I recently wrote that the Christian Right does not want us to think about Religious Freedom Day, which commemorates the enactment of Thomas Jefferson’s Virginia Statute for Religious Freedom in 1786. The bill is widely regarded as the taproot of how the founding generation sought to reconcile the relationship between religion and government.

The enactment of the bill has been celebrated annually, mostly via presidential proclamation, since 1993.

And when I say that the Christian Right does not want “us” to think about it, I mean everyone who is not the Christian Right and their allies, and especially not LGBTQ people and the otherwise “insufficiently Christian.”  I think that is why the Christian Right is mostly so eerily quiet about it, even though religious freedom is so central to their political program.

But what if we did?

What if we seized this day to think dynamically about the religious freedoms we take for granted at our peril; freedom that is in danger of being redefined beyond recognition.  What if we decided to seize this day to consider our best values as a nation and advance the cause of equal rights for all?

If we did, we might begin by recalling the extraordinary challenge faced by the framers of the Constitution when they gathered in Philadelphia. They met to create one nation out of 13 fractious colonies still finding their way after a successful revolt against the British Empire; and contending with a number of powerful and well-established state churches and a growing and religiously diverse population.

Their answer?   Religious equality.  And it is rooted in Jefferson’s bill.

Jefferson wrote the first draft in 1777 — just after having authored the Declaration of Independence in 1776.  And it was James Madison who finally got the legislation passed through the Virginia legislature in 1786, just months before he traveled to Philadelphia to be a principal author of the Constitution.  The Virginia Statute states that no one can be compelled to attend or support any religious institution, or otherwise be restrained in their beliefs, and that this “shall in no wise diminish, enlarge or affect their civil capacities . . .”

The Constitution, framed according to “The Virginia Plan,” drafted primarily by Madison, contains no mention of God or Christianity.  In fact, the final text’s only mention of religion is in the proscription of “religious tests for public office,” found in Article 6.

In other words — Jefferson’s words— one’s religious identity, or lack thereof, has no bearing on one’s “civil capacities.”

If we thought about the meaning of Religious Freedom Day, we might start thinking about things like that — and not capitulate to the Christian Right’s effort to redefine religious freedom to include a license for business and institutional leaders (both government and civil) to impose their religious beliefs on employees and the public.

If we thought about things like that, then we might consider them in light of a host of initiatives in recent years, often advanced under the banner of religious freedom, but which, in fact, restrict the religious freedom of others.

We might consider, for example, the recent federal court decision in the case of General Synod of the United Church of Christ v. Cooper, which found that North Carolina’s ban on clergy performing marriage ceremonies without first obtaining a civil marriage license, was unconstitutional.
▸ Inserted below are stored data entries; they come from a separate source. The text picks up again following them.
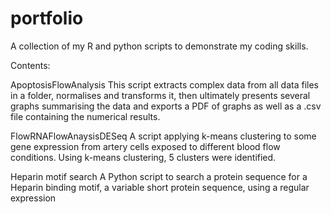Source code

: # portfolio
A collection of my R and python scripts to demonstrate my coding skills. 

Contents:

ApoptosisFlowAnalysis
  This script extracts complex data from all data files in a folder, normalises and transforms it, then ultimately presents several graphs summarising the data and exports a PDF of graphs as well as a .csv file containing the numerical results.

FlowRNAFlowAnaysisDESeq
  A script applying k-means clustering to some gene expression from artery cells exposed to different blood flow conditions. Using k-means clustering, 5 clusters were identified.   

Heparin motif search
  A Python script to search a protein sequence for a Heparin binding motif, a variable short protein sequence, using a regular expression
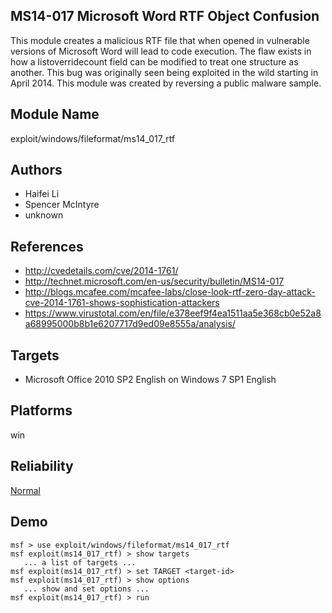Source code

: ## MS14-017 Microsoft Word RTF Object Confusion

This module creates a malicious RTF file that when opened in 
vulnerable versions of Microsoft Word will lead to code 
execution. The flaw exists in how a listoverridecount field 
can be modified to treat one structure as another. This bug 
was originally seen being exploited in the wild starting in 
April 2014. This module was created by reversing a public 
malware sample.


## Module Name
exploit/windows/fileformat/ms14_017_rtf

## Authors
* Haifei Li
* Spencer McIntyre
* unknown


## References
* http://cvedetails.com/cve/2014-1761/
* http://technet.microsoft.com/en-us/security/bulletin/MS14-017
* http://blogs.mcafee.com/mcafee-labs/close-look-rtf-zero-day-attack-cve-2014-1761-shows-sophistication-attackers
* https://www.virustotal.com/en/file/e378eef9f4ea1511aa5e368cb0e52a8a68995000b8b1e6207717d9ed09e8555a/analysis/



## Targets
* Microsoft Office 2010 SP2 English on Windows 7 SP1 English


## Platforms
win

## Reliability
[Normal](https://github.com/rapid7/metasploit-framework/wiki/Exploit-Ranking)

## Demo

```
msf > use exploit/windows/fileformat/ms14_017_rtf
msf exploit(ms14_017_rtf) > show targets
   ... a list of targets ...
msf exploit(ms14_017_rtf) > set TARGET <target-id>
msf exploit(ms14_017_rtf) > show options
   ... show and set options ...
msf exploit(ms14_017_rtf) > run
```
    
    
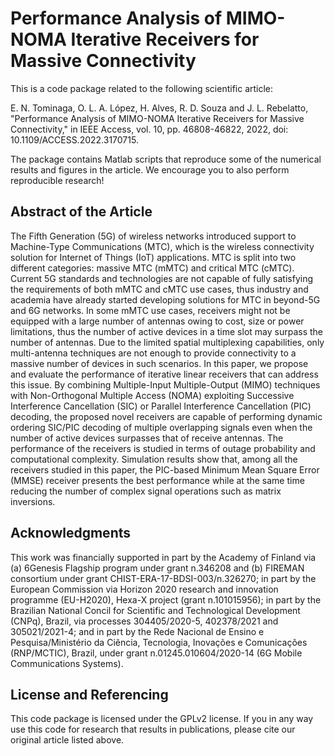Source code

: # Performance Analysis of MIMO-NOMA Iterative Receivers for Massive Connectivity

This is a code package related to the following scientific article:

E. N. Tominaga, O. L. A. López, H. Alves, R. D. Souza and J. L. Rebelatto, "Performance Analysis of MIMO-NOMA Iterative Receivers for Massive Connectivity," in IEEE Access, vol. 10, pp. 46808-46822, 2022, doi: 10.1109/ACCESS.2022.3170715.

The package contains Matlab scripts that reproduce some of the numerical results and figures in the article. We encourage you to also perform reproducible research!

## Abstract of the Article

The Fifth Generation (5G) of wireless networks introduced support to Machine-Type Communications (MTC), which is the wireless connectivity solution for Internet of Things (IoT) applications. MTC is split into two different categories: massive MTC (mMTC) and critical MTC (cMTC). Current 5G standards and technologies are not capable of fully satisfying the requirements of both mMTC and cMTC use cases, thus industry and academia have already started developing solutions for MTC in beyond-5G and 6G networks. In some mMTC use cases, receivers might not be equipped with a large number of antennas owing to cost, size or power limitations, thus the number of active devices in a time slot may surpass the number of antennas. Due to the limited spatial multiplexing capabilities, only multi-antenna techniques are not enough to provide connectivity to a massive number of devices in such scenarios. In this paper, we propose and evaluate the performance of iterative linear receivers that can address this issue. By combining Multiple-Input Multiple-Output (MIMO) techniques with Non-Orthogonal Multiple Access (NOMA) exploiting Successive Interference Cancellation (SIC) or Parallel Interference Cancellation (PIC) decoding, the proposed novel receivers are capable of performing dynamic ordering SIC/PIC decoding of multiple overlapping signals even when the number of active devices surpasses that of receive antennas. The performance of the receivers is studied in terms of outage probability and computational complexity. Simulation results show that, among all the receivers studied in this paper, the PIC-based Minimum Mean Square Error (MMSE) receiver presents the best performance while at the same time reducing the number of complex signal operations such as matrix inversions.

## Acknowledgments

This work was financially supported in part by the Academy of Finland via (a) 6Genesis Flagship program under grant n.346208 and (b) FIREMAN consortium under grant CHIST-ERA-17-BDSI-003/n.326270; in part by the European Commission via Horizon 2020 research and innovation programme (EU-H2020), Hexa-X project (grant n.101015956); in part by the Brazilian National Concil for Scientific and Technological Development (CNPq), Brazil, via processes 304405/2020-5, 402378/2021 and 305021/2021-4; and in part by the Rede Nacional de Ensino e Pesquisa/Ministério da Ciência, Tecnologia, Inovações e Comunicações (RNP/MCTIC), Brazil, under grant n.01245.010604/2020-14 (6G Mobile Communications Systems).

## License and Referencing

This code package is licensed under the GPLv2 license. If you in any way use this code for research that results in publications, please cite our original article listed above.
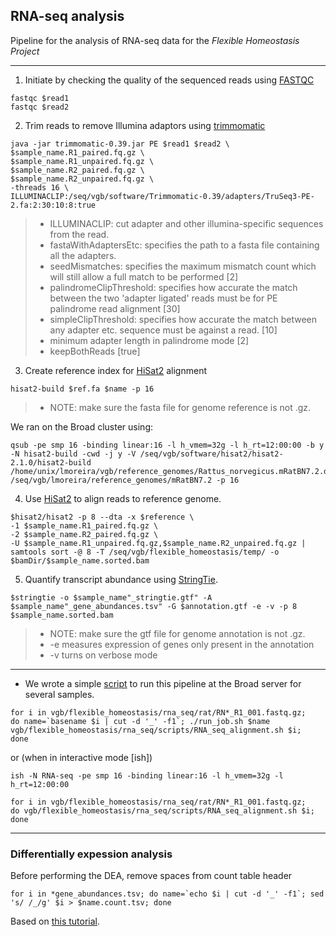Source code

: ## RNA-seq analysis

Pipeline for the analysis of RNA-seq data for the *Flexible Homeostasis Project*

***

1. Initiate by checking the quality of the sequenced reads using [FASTQC](https://www.bioinformatics.babraham.ac.uk/projects/fastqc/)

```
fastqc $read1
fastqc $read2
```

2) Trim reads to remove Illumina adaptors using [trimmomatic](http://www.usadellab.org/cms/?page=trimmomatic)

```
java -jar trimmomatic-0.39.jar PE $read1 $read2 \
$sample_name.R1_paired.fq.gz \
$sample_name.R1_unpaired.fq.gz \
$sample_name.R2_paired.fq.gz \
$sample_name.R2_unpaired.fq.gz \
-threads 16 \
ILLUMINACLIP:/seq/vgb/software/Trimmomatic-0.39/adapters/TruSeq3-PE-2.fa:2:30:10:8:true
```
> * ILLUMINACLIP: cut adapter and other illumina-specific sequences from the read.
> * fastaWithAdaptersEtc: specifies the path to a fasta file containing all the adapters.
> * seedMismatches: specifies the maximum mismatch count which will still allow a full match to be performed [2]
> * palindromeClipThreshold: specifies how accurate the match between the two 'adapter ligated' reads must be for PE palindrome read alignment [30]
> * simpleClipThreshold: specifies how accurate the match between any adapter etc. sequence must be against a read. [10]
> * minimum adapter length in palindrome mode [2]
> * keepBothReads [true]

3) Create reference index for [HiSat2](http://daehwankimlab.github.io/hisat2/) alignment

```
hisat2-build $ref.fa $name -p 16
```

> * NOTE: make sure the fasta file for genome reference is not .gz.

We ran on the Broad cluster using:

```
qsub -pe smp 16 -binding linear:16 -l h_vmem=32g -l h_rt=12:00:00 -b y -N hisat2-build -cwd -j y -V /seq/vgb/software/hisat2/hisat2-2.1.0/hisat2-build /home/unix/lmoreira/vgb/reference_genomes/Rattus_norvegicus.mRatBN7.2.dna_sm.toplevel.fa /seq/vgb/lmoreira/reference_genomes/mRatBN7.2 -p 16
```

4) Use [HiSat2](http://daehwankimlab.github.io/hisat2/) to align reads to reference genome. 

```
$hisat2/hisat2 -p 8 --dta -x $reference \
-1 $sample_name.R1_paired.fq.gz \
-2 $sample_name.R2_paired.fq.gz \
-U $sample_name.R1_unpaired.fq.gz,$sample_name.R2_unpaired.fq.gz | samtools sort -@ 8 -T /seq/vgb/flexible_homeostasis/temp/ -o $bamDir/$sample_name.sorted.bam
```

5) Quantify transcript abundance using [StringTie](https://ccb.jhu.edu/software/stringtie/index.shtml).

```
$stringtie -o $sample_name"_stringtie.gtf" -A $sample_name"_gene_abundances.tsv" -G $annotation.gtf -e -v -p 8 $sample_name.sorted.bam
```
> * NOTE: make sure the gtf file for genome annotation is not .gz.
> * -e measures expression of genes only present in the annotation
> * -v turns on verbose mode

***

* We wrote a simple [script](https://github.com/lucasrocmoreira/Flexible-homeostasis/blob/main/RNA_seq_alignment.sh) to run this pipeline at the Broad server for several samples.

```
for i in vgb/flexible_homeostasis/rna_seq/rat/RN*_R1_001.fastq.gz; 
do name=`basename $i | cut -d '_' -f1`; ./run_job.sh $name vgb/flexible_homeostasis/rna_seq/scripts/RNA_seq_alignment.sh $i; 
done
```
or (when in interactive mode [ish])
```
ish -N RNA-seq -pe smp 16 -binding linear:16 -l h_vmem=32g -l h_rt=12:00:00

for i in vgb/flexible_homeostasis/rna_seq/rat/RN*_R1_001.fastq.gz; 
do vgb/flexible_homeostasis/rna_seq/scripts/RNA_seq_alignment.sh $i; 
done
```

***

### Differentially expession analysis

Before performing the DEA, remove spaces from count table header
```
for i in *gene_abundances.tsv; do name=`echo $i | cut -d '_' -f1`; sed 's/ /_/g' $i > $name.count.tsv; done
```

Based on [this tutorial](https://www.bioconductor.org/packages/devel/workflows/vignettes/RNAseq123/inst/doc/limmaWorkflow.html).
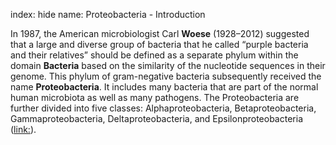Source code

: index: hide
name: Proteobacteria - Introduction

In 1987, the American microbiologist Carl  **Woese** (1928–2012) suggested that a large and diverse group of bacteria that he called “purple bacteria and their relatives” should be defined as a separate phylum within the domain  **Bacteria** based on the similarity of the nucleotide sequences in their genome. This phylum of gram-negative bacteria subsequently received the name  **Proteobacteria**. It includes many bacteria that are part of the normal human microbiota as well as many pathogens. The Proteobacteria are further divided into five classes: Alphaproteobacteria, Betaproteobacteria, Gammaproteobacteria, Deltaproteobacteria, and Epsilonproteobacteria (<link:>).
Since state law declared that same-sex couples could not get marriage licenses, this subjected clergy in the United Church of Christ, the Alliance of Baptists, and the Central Conference of American Rabbis, among others, to potential prosecution for performing a religious ceremony.

As religious equality advances, so does equal rights for all. So you can see why the Christian Right might not want people—people like us—thinking like Jefferson. And that is why we must.

Religious Freedom Day was the brainchild of some of the town fathers and mothers of Richmond, Virginia, who have since created a museum dedicated to education about the Virginia Statute (PDF).

But we need more than a museum to breathe more life and liberty into the living Constitution.  Not much goes on around the country on Religious Freedom Day. There is no time like the present to seize this day.